Dow has transferred onto the US Navy cargo hauler today, and wakes up on the lunar surface tomorrow. Finally. Friggin’ finally. God, it’s like I can’t tell a story in a concise way or something…
Very little to say about this actual section. It’s a fair amount of tech exposition which won’t mean much later, so I’m not sure I’d get my hopes up about ever reading it. I’m trying to force myself to come up with better, more concise descriptions of things now so that when I get to the later, more plot-vital scenes I’m not bogging myself down with a lot of unnecessary or uninteresting expository text.
I’m also working on forcing myself to write a greater number of shorter scenes that are each focused on a single concept. I think it’ll work nicely in forcing me to get details and plot elements out more quickly, and it’ll just all in all move things along. I worry about making each scene too simple, though, so that’s something that I need to be mindful of.
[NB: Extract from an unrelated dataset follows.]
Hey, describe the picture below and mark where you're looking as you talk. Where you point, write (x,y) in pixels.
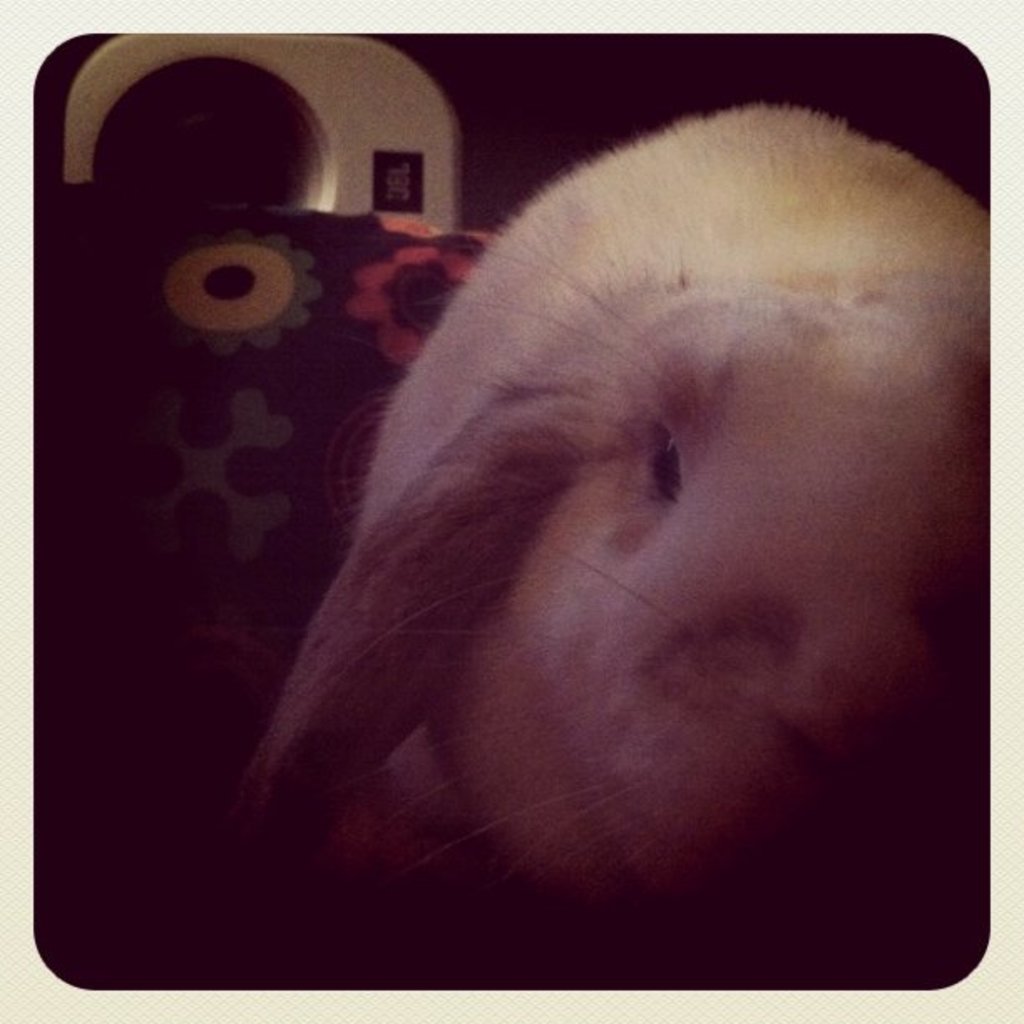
In this image we can see a rabbit (636,514). In the background (169,251) there is a cloth (383,239) and we can see an object (311,104).
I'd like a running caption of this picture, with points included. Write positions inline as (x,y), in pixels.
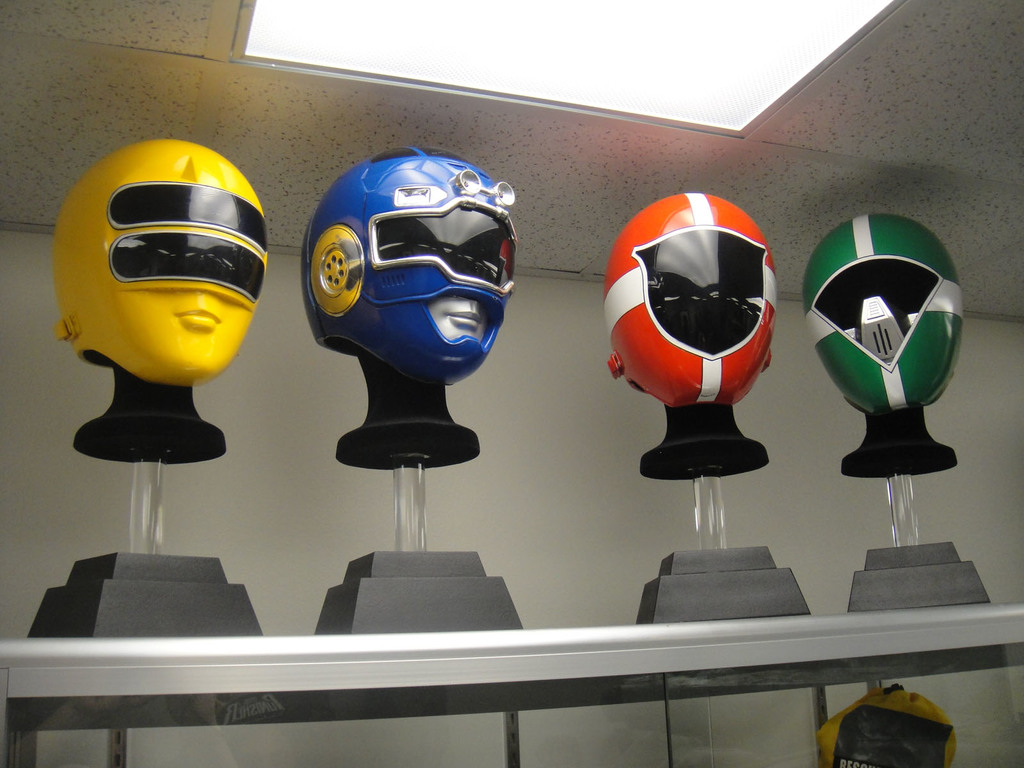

I’m also starting to wonder about the shelf-life of the First Person voice on this project. It’s working now because we’ve just got the one potential view-point character, but once I get him into larger things I’m worrying that Dow will become boring. Actually, I’m just all around worried about the Dow character and whether or not he’s any fun. I mean, I don’t think that he has to be some sort of gigantic, gonzo, Spider Jerusalem-esque creation…but I do think that he might need some re-drawing to make him a little bigger and less dour.
Lots of work still to come, I guess.